Сталин снял трубку телефона на отдельном столике у двери, попросил адъютанта соединить с Майским в Лондоне. Соединение заняло восемь минут — связь через Мурманск шла в этот час с задержкой из-за грозы где-то над Северной Норвегией. Майский ответил усталым, чётким голосом человека, у которого сейчас восемь утра, и который не спал ночь, потому что в Лондоне в апреле ночные тревоги стали реже, но всё-таки бывают, и каждая стоит часа сна.
— Иван Михайлович. Обстановка такая. Стокгольм передал нам предложение Бека. Гуманитарное по форме, военное по существу. Через два дня мы отвечаем, и ответ будет — контрпредложение, не согласие и не отказ. До нашего ответа Черчилль должен это знать. Молотов отправит подробную шифровку через два часа. Я хочу, чтобы вы лично, не через посольство, в течение сегодняшнего дня встретились с премьер-министром и устно изложили суть. И передали от меня одну вещь: мы выполняем мартовскую договорённость, и ждём от Лондона того же, когда придёт его очередь.
Майский помолчал.
— Понял, товарищ Сталин. Сегодня в шестнадцать часов по лондонскому времени я буду у него. У нас договорённость о встрече по другому вопросу — переключу повестку. Шифровка к этому моменту дойдёт?
— Дойдёт.
— Хорошо.
— И вот ещё, — сказал Сталин. — Если Черчилль предложит совместный ответ, скажите, что мы готовы согласовывать формулировки, но не готовы откладывать ответ дольше чем на два дня. Это для них тест. Для нас тоже.
— Понял.
— Свободны, Иван Михайлович.
— До свидания, товарищ Сталин.
Сталин положил трубку.
Прошёлся по кабинету. Подошёл к столу, посмотрел на шведский текст, потом на лежавшую с края стола карту фронта по Западной Двине — карту тактическую, с отметками Генштаба за вчерашний день, с обозначениями немецких позиций на западном берегу и советских на восточном, и с тонкой синей линией, которая шла по реке от Полоцка через Витебск дальше на юг, к Орше. Тридцать дней без огня на этой линии означали, что синие отметки немецких позиций к маю станут гуще, узлы — крепче, минные поля — глубже, артиллерия — пристреляннее. И когда Конев в июле или августе пойдёт через эту реку, он пойдёт через то, что Гальдер успеет поставить за тридцать апрельских дней. И каждый шаг советского солдата по западному берегу будет дороже на ту цену, которую сапёры группы армий «Центр» успеют записать на счёт.

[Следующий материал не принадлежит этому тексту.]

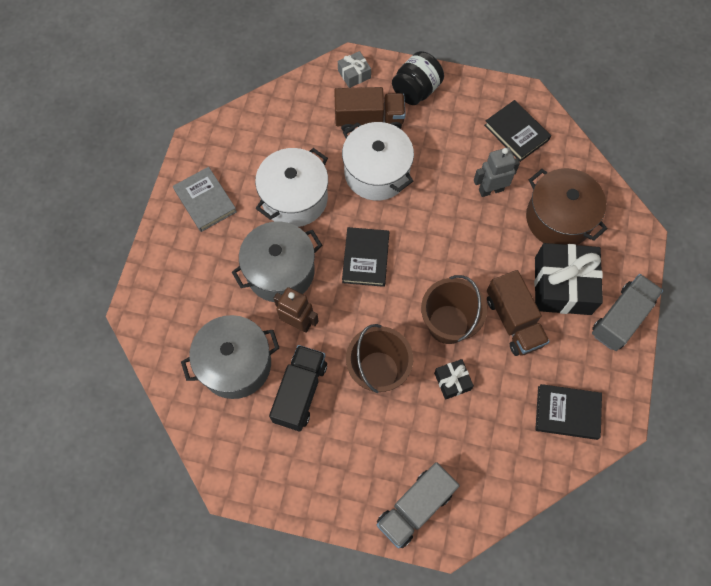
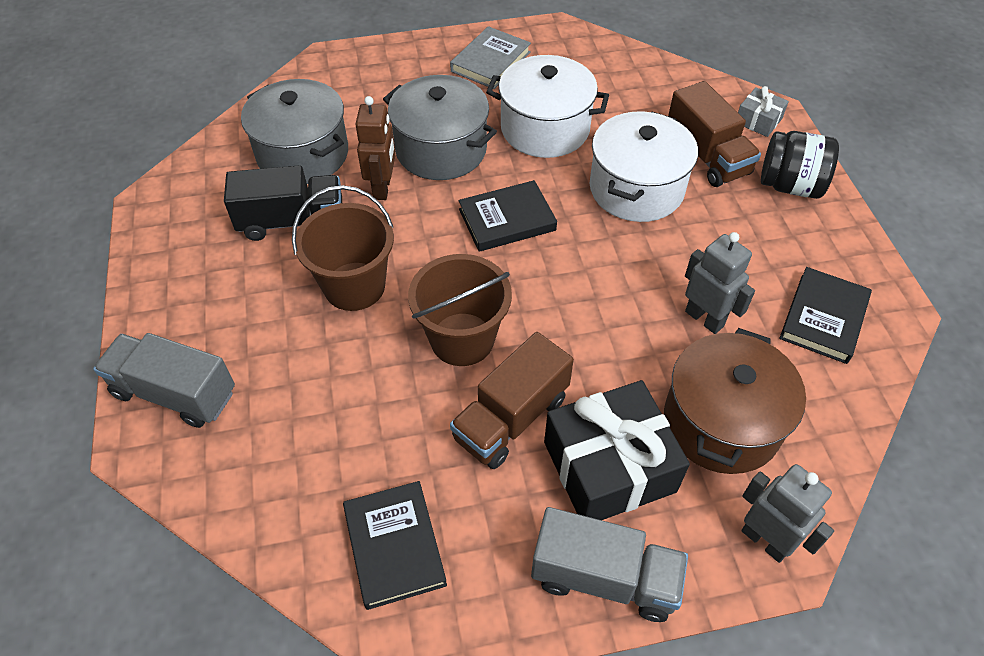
camera: 65 degrees right, 15 degrees down
black gift [434,359,474,400] -> none
none -> grey robot [741,464,834,563]

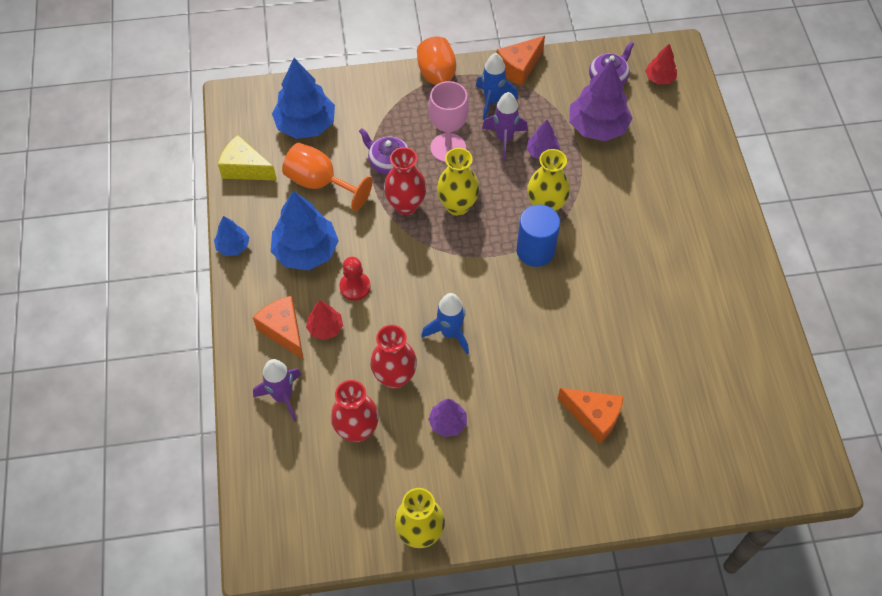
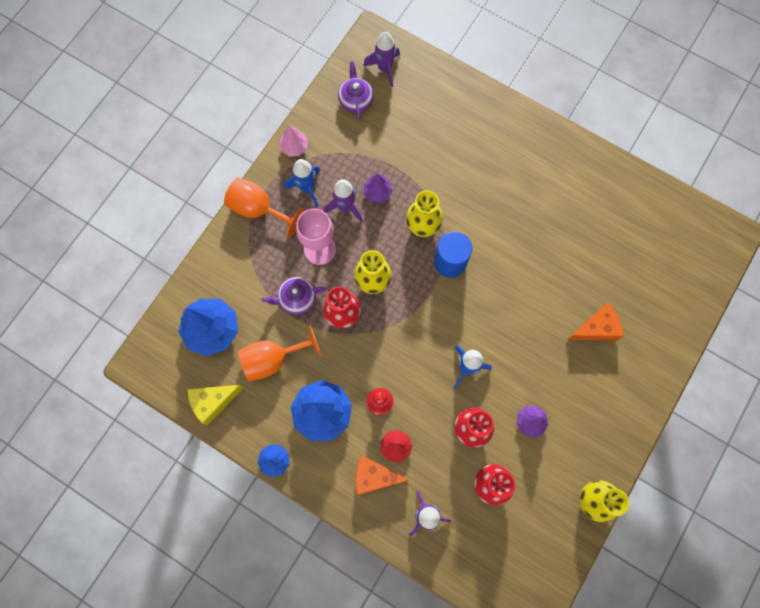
camera: 50 degrees left, 15 degrees up
orange cheese [497,36,545,86] -> pink tree [279,126,308,157]
purple tree [569,60,632,141] -> none
red tree [645,44,677,84] -> purple rocket [363,32,400,88]

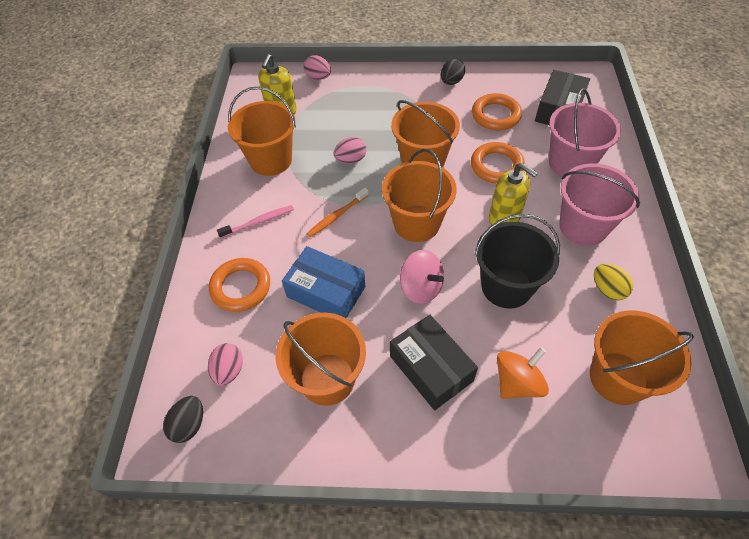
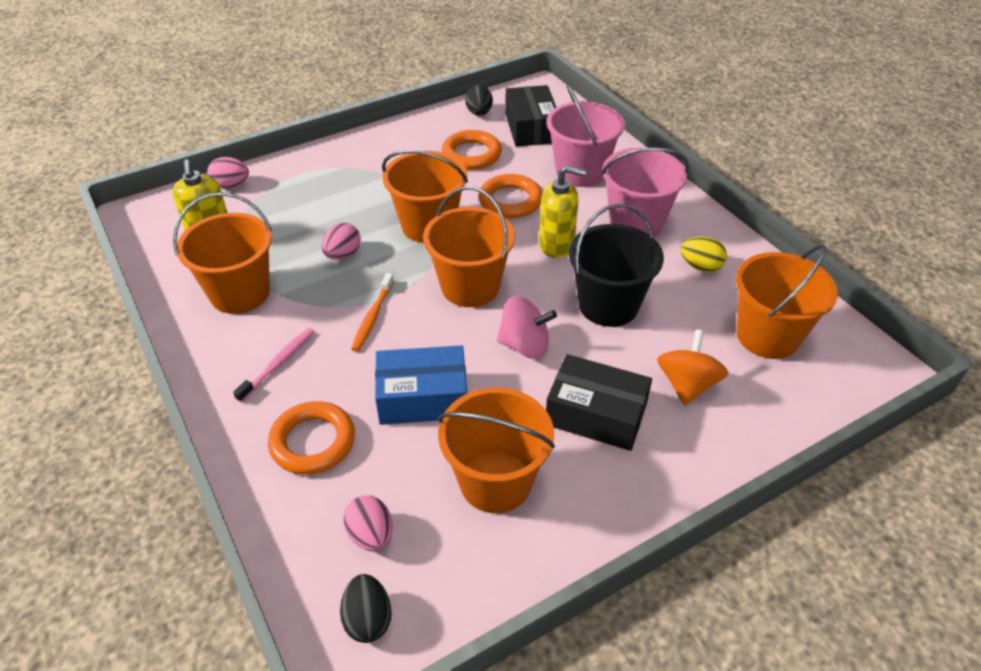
camera: 35 degrees left, 10 degrees down
black egg [441,59,465,85] -> black egg moved to [465,85,493,116]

Сталин сложил карту. Убрал в левый ящик стола, к срочному. Карта пригодится, когда придёт ответ Черчилля и когда нужно будет окончательно сформулировать ответ Стокгольму.
Он сел за стол. Придвинул к себе сводку по железнодорожным перевозкам, ту, над которой работал, когда вошёл Молотов. Сводка была за неделю с восьмого по пятнадцатое апреля: количество эшелонов с фронта на тыл (раненые, демонтированное оборудование, эвакуируемые гражданские), количество эшелонов с тыла на фронт (пополнение, вооружение, боеприпасы), пропускная способность узлов. Цифры были рутинные, без скачков, в пределах нормы. Шапошников, который раньше эту сводку смотрел вместе с ним по понедельникам, на этой неделе её уже не увидел. Каганович присылал свои графики, Василевский накладывал на них оперативные потребности, и сводка приходила к Сталину готовая, с пометками в правом верхнем углу: «к сведению» или «требуется решение».